Making the best of one lap in life


By Todd Franko

I’m a dad in progress, as I’ve said.

This week’s work session involved death.

In the realm of fatherly discussions, I was expecting the sex talk to be more challenging.

Death snuck up on me, or, in this case, the discussion of it snuck up on me during a car ride home this week. It wasn’t forecasted. It just happened.

We were discussing a friend’s relations with his grandparents, and it reminded my son of his late grandparents.

Like a Florida thunderstorm, the emotions poured.

And still like a Florida thunderstorm, it was over.

But in the days afterward, the storm stayed with me as I wondered how “dad in progress” handled it.

I also chatted with a friend who’s a counselor. She proclaims, in a tongue-in-cheek way, to be a “pro at grief.”

I got props for not shutting down the conversation.

Too many people, she advised, often make the mistake of shielding kids from death.

“They need to accept loss and change,” she said.

By not exposing kids to certain things, we actually develop fears in them, she believes.

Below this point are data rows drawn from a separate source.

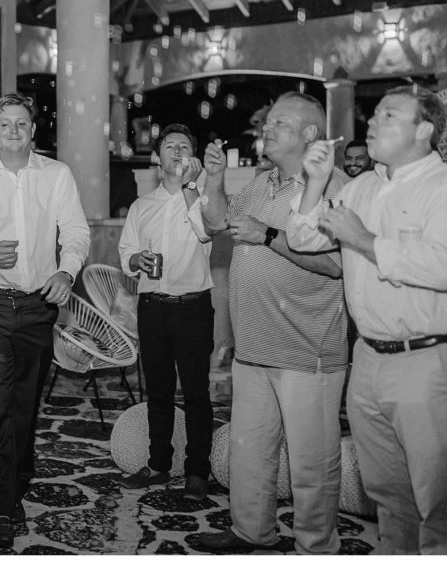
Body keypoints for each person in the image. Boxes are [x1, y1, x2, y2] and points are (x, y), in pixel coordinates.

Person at [288, 85, 447, 554]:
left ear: (424, 129)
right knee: (388, 494)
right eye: (376, 112)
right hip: (367, 359)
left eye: (390, 115)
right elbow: (304, 240)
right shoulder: (363, 186)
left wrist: (363, 239)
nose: (373, 120)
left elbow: (443, 267)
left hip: (428, 361)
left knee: (440, 500)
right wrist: (314, 181)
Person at [196, 92, 348, 554]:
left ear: (309, 134)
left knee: (311, 464)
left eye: (279, 122)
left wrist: (268, 236)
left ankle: (316, 546)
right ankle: (251, 534)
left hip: (308, 350)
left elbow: (338, 265)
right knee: (249, 453)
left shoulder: (335, 186)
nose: (267, 126)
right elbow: (219, 220)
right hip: (254, 347)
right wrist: (217, 178)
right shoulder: (262, 183)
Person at [0, 93, 90, 548]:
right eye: (3, 123)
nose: (12, 130)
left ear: (32, 130)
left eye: (21, 123)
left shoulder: (57, 175)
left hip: (37, 307)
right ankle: (1, 507)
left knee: (24, 404)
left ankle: (16, 477)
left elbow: (77, 232)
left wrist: (67, 272)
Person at [117, 124, 214, 501]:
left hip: (193, 307)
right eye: (169, 146)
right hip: (152, 307)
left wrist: (191, 189)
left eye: (184, 146)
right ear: (157, 157)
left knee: (196, 393)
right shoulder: (143, 206)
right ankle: (158, 465)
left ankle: (197, 472)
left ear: (193, 156)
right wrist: (134, 259)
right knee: (157, 391)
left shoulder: (204, 199)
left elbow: (207, 233)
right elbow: (125, 253)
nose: (176, 151)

It’s important to simplify the topic for kids, but still address death, she said.

There are triggers everywhere, and that our discussion came up in a chat about someone else’s grandparents was no big surprise.

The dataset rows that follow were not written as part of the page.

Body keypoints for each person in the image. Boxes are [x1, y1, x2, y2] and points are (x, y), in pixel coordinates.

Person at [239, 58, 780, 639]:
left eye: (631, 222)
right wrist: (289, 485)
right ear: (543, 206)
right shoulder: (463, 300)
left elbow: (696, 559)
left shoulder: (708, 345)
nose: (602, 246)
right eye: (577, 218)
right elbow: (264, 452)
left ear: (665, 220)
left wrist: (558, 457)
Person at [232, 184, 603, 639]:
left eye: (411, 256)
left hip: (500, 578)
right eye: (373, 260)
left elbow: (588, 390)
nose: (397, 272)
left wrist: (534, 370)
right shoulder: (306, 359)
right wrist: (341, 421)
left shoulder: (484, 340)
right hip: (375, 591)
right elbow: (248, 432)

She encourages memorials, tree plantings and honoring special days such as birthdays and even death days.

My discussion approach did not go that way. But what I did do got the death pro’s OK.

My manager mode, not dad, seemed to naturally engage, and I tried to turn a negative into a positive. Then in bumbling dad mode, I then made it a negative again, then a positive, then a ...

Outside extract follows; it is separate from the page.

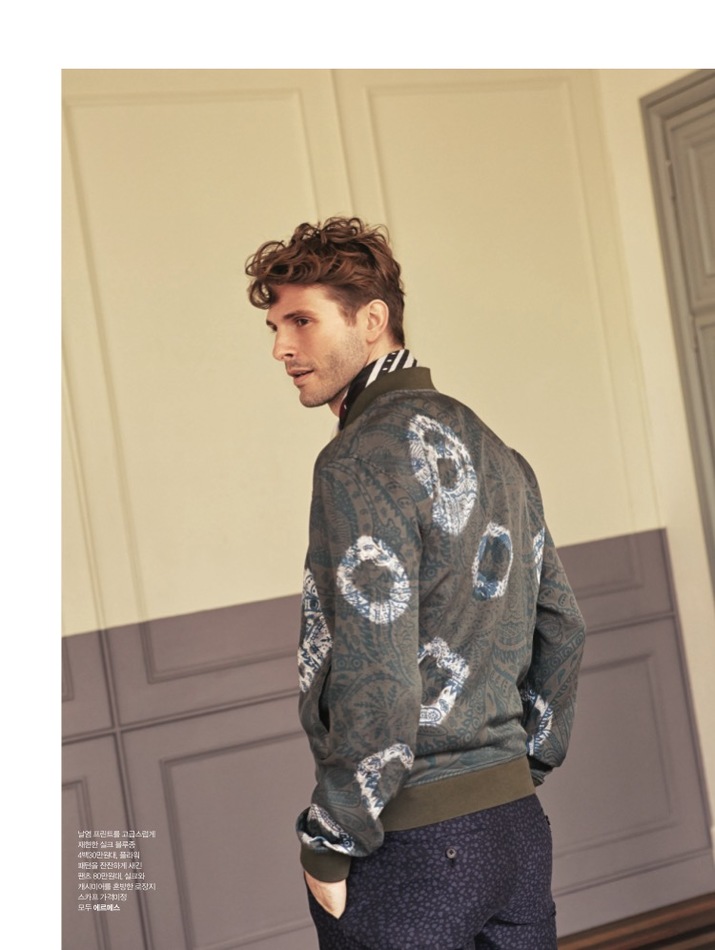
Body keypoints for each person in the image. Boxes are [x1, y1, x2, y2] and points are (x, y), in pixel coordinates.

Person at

I encouraged him that it’s OK to miss his grandparents, but do so in a way that evokes smiles, like discussing the time that Grandpa was the silliest or deciding what Grandma did that you liked the most.

Then, I just threw out there that death happens — that I won’t be around forever, and neither will he.

As I said it, I paused. As a kid, that’s my only memory of the death talk; the gained knowledge that I, too, will die some day.

I remember thinking, “That’s a crummy rule to make. Who the heck did that?”

Like navigating downtown Pittsburgh, I was unsure where to go next with my fatherly chat. The manager in me returned, telling me not to stress death, but life, and its one chance.

And I pulled the “that’s why I’m tough on you” card.

Yes, I did. I’m sorry. I know what you’re thinking. It’s Sunday — don’t swear at me. I did so in a fatherly way.

I was thrilled this summer when our oldest seemed to stake first claim in our neighborhood youth lawn-cutting services. He set a goal. He established discipline. He built a business.

Part of me hoped my jerklike tendencies helped in some way.

Our conversation closed with that example, and how pivotal the lawn-cutting was in maximizing moments, minutes and months.

Remember those who no longer walk with us, I said. But let them also be a reminder that your turn at life happens just once.

Make it the best lap, because it’s your one lap.